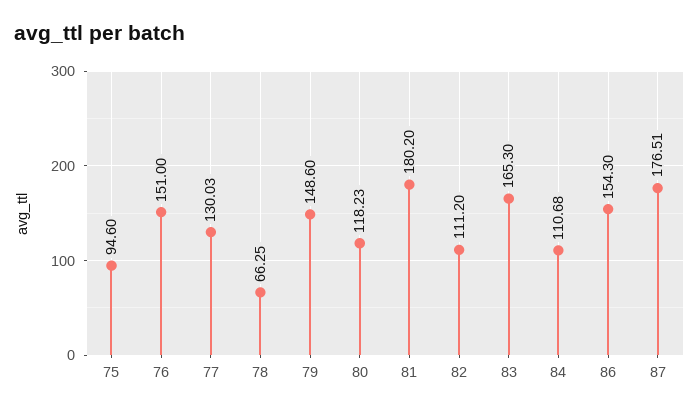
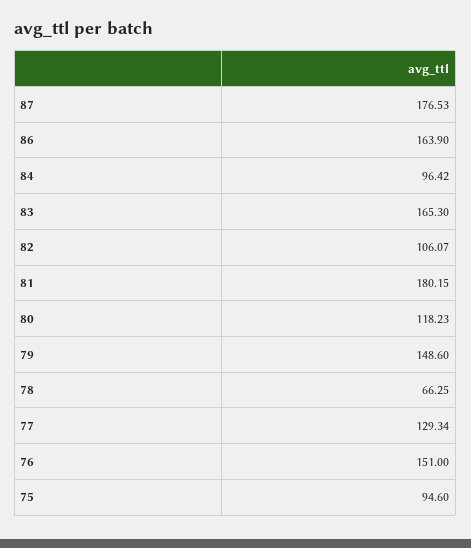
  {
    "75": 94.6,
    "76": 151,
-   "77": 130.03,
+   "77": 129.34,
    "78": 66.25,
    "79": 148.6,
    "80": 118.23,
-   "81": 180.2,
+   "81": 180.15,
-   "82": 111.2,
+   "82": 106.07,
    "83": 165.3,
-   "84": 110.68,
+   "84": 96.42,
-   "86": 154.3,
+   "86": 163.9,
-   "87": 176.51
+   "87": 176.53
  }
**********
__EXERCISE AIM__
Keeping every word as it is, write out all the data and omit the pictures.

__THE ANSWER__
  {
    "75": 94.6,
    "76": 151,
-   "77": 130.03,
+   "77": 129.34,
    "78": 66.25,
    "79": 148.6,
    "80": 118.23,
-   "81": 180.2,
+   "81": 180.15,
-   "82": 111.2,
+   "82": 106.07,
    "83": 165.3,
-   "84": 110.68,
+   "84": 96.42,
-   "86": 154.3,
+   "86": 163.9,
-   "87": 176.51
+   "87": 176.53
  }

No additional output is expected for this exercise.